WORK REQUIRED
Count every line in the entries below that contains the word "lines", and give only that number.

Start of STORED DATA

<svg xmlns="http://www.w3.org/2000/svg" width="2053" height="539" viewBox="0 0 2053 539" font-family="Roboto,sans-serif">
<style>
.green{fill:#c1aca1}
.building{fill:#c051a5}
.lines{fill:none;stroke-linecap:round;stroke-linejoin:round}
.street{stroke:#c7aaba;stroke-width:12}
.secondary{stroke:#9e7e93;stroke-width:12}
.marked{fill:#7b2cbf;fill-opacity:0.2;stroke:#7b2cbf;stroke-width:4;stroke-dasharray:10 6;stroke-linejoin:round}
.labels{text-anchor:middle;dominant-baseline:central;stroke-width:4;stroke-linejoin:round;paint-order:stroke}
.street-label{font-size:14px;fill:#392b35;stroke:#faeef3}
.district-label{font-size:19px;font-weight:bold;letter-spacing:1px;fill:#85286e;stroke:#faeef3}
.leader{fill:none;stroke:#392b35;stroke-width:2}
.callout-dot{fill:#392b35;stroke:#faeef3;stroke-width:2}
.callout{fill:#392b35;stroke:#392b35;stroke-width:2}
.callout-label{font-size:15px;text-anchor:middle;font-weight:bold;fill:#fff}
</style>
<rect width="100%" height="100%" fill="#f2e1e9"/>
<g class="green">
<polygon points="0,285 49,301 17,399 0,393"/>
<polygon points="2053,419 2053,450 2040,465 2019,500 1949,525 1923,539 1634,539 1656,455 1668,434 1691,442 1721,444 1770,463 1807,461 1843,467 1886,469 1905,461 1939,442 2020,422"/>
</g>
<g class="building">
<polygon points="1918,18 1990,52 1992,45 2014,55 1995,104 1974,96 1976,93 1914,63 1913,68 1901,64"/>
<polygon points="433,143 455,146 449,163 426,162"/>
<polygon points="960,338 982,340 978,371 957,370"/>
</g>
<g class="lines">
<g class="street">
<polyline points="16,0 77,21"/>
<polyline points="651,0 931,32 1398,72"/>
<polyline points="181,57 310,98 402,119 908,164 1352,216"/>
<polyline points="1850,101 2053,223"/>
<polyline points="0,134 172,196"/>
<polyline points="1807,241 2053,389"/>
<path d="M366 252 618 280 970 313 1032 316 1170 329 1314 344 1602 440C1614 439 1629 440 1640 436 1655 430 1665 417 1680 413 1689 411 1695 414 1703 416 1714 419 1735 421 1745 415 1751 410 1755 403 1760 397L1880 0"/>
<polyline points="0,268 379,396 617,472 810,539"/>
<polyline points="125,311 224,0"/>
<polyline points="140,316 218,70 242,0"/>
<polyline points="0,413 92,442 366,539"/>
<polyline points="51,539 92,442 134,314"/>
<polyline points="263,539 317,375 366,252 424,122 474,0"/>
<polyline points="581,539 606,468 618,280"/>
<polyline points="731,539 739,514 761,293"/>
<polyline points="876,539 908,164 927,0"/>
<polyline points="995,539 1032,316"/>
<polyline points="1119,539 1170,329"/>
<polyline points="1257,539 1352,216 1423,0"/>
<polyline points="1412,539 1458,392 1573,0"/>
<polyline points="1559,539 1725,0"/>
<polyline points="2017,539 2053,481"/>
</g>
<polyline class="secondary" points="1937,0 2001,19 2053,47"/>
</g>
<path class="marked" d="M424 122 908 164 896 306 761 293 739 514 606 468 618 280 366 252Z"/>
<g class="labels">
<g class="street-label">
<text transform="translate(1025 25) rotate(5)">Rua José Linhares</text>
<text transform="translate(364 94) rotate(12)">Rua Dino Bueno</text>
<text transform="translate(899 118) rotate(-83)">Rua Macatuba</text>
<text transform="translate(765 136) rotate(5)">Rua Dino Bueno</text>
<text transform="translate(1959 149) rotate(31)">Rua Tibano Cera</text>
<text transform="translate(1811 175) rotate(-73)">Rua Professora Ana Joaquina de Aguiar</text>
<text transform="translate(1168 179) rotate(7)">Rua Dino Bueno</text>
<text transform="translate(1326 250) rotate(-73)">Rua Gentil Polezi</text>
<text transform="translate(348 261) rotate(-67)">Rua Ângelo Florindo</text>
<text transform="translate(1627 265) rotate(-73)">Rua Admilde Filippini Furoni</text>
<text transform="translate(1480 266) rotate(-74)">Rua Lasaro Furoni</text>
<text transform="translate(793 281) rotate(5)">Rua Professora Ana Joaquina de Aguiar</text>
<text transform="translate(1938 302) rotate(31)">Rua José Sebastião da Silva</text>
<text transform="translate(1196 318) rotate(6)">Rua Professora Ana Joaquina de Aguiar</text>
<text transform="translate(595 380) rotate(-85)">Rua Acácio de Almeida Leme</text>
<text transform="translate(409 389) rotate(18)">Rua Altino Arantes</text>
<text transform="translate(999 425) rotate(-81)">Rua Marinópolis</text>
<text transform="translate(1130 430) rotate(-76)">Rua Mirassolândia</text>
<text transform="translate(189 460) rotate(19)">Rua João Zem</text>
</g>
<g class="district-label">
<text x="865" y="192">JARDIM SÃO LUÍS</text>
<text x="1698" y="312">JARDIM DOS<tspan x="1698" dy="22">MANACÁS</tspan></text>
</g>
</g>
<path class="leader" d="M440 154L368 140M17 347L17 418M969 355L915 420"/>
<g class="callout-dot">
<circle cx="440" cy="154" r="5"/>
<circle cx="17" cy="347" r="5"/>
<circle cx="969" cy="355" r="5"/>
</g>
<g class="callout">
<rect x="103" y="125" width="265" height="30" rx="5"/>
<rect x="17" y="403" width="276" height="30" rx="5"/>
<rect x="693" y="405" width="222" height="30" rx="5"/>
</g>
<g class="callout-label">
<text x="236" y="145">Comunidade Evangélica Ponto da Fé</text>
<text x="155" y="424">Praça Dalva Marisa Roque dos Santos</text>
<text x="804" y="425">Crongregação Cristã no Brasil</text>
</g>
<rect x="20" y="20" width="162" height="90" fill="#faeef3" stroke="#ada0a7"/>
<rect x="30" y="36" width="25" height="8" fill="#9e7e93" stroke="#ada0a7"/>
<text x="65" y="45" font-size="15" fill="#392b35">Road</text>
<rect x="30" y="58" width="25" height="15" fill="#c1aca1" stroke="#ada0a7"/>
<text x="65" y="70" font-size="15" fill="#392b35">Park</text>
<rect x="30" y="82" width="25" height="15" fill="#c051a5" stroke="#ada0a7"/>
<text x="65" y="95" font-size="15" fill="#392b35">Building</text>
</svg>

End of STORED DATA

EXPECTED ANSWER
2